Italy allows 2 more migrants to leave German rescue ship

Sea-Watch

28 June 2019; DW: Italian authorities have given permission for a sick man and his brother to disembark from Sea-Watch 3. The boat is still carrying some 40 migrants and has been sitting in international waters for more than two weeks.

Italy on Friday allowed two more migrants to disembark from a German Sea-Watch rescue boat carrying another 40 migrants off Lampedusa island, the NGO said.

"A medical evacuation just took place.

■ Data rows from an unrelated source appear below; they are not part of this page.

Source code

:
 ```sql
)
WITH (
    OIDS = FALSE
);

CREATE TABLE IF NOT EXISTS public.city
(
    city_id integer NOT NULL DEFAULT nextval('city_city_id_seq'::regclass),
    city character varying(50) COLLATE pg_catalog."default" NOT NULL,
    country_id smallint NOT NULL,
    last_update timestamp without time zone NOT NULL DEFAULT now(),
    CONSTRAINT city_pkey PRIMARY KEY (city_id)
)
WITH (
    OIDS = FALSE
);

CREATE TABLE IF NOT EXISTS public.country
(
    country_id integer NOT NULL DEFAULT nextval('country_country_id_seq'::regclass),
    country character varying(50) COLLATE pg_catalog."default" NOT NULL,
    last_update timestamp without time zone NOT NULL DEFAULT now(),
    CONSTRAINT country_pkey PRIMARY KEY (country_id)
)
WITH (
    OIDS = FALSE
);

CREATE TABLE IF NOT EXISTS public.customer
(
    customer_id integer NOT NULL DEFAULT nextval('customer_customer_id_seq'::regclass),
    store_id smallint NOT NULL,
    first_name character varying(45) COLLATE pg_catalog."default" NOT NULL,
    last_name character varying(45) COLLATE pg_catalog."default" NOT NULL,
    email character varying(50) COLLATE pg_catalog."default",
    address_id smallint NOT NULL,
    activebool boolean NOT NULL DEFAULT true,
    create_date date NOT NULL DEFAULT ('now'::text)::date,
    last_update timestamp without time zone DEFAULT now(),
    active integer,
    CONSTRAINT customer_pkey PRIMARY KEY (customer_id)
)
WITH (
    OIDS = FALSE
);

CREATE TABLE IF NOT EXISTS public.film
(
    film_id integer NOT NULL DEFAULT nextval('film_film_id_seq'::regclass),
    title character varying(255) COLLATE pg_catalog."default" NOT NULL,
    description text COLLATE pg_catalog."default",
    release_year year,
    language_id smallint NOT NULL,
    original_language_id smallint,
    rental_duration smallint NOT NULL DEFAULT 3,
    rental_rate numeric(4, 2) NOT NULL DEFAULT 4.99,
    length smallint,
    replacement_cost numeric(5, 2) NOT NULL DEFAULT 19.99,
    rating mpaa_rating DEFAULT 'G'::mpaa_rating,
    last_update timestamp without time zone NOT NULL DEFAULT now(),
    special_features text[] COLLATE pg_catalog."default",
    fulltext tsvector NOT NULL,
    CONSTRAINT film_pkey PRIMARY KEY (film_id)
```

One patient under serious pain and his brother were disembarked from #SeaWatch3," Sea-Watch tweeted.

"We cannot wait for every single person to become a medical emergency until Europe recognizes they have basic rights," Sea-Watch quoted the ship's captain, Carola Rackete, as saying.

On June 12, there were 53 migrants on board who had been rescued off the coast of Libya.

Italy has already taken in several vulnerable people on medical or humanitarian grounds, but it has refused to take in the others, saying they should be taken either to Germany or to the Netherlands, where the Sea-Watch is registered.

Italy hopes to pass migrants to other EU states

Tensions between Sea-Watch 3 and the Italian authorities escalated on Wednesday after the vessel entered Italian waters despite the threat of substantial fines from far-right Interior Minister Matteo Salvini.

Salvini has said the migrants can only leave the boat if they head straight to the Netherlands, where the Sea-Watch 3 is registered, or to Germany.

Speaking on the sidelines of the G20 summit in the Japanese city of Osaka, Italian Prime Minister Giuseppe Conte he had "news that three to four countries would be available" for the redistribution of migrants, without specifying which nations.

On Thursday, EU Migration Commissioner Dimitris Avramopoulos said Brussels was "closely involved in coordinating with the member states to find a solution for relocating the migrants on board Sea-Watch 3 once they are disembarked."

A group of five Italian left-wing MPs spent the night on board the ship in a gesture of solidarity.

"We'll remain on board until all of the migrants have disembarked," said Graziano Delrio, who was the minister in charge of the Italian coastguard between 2015 and 2018.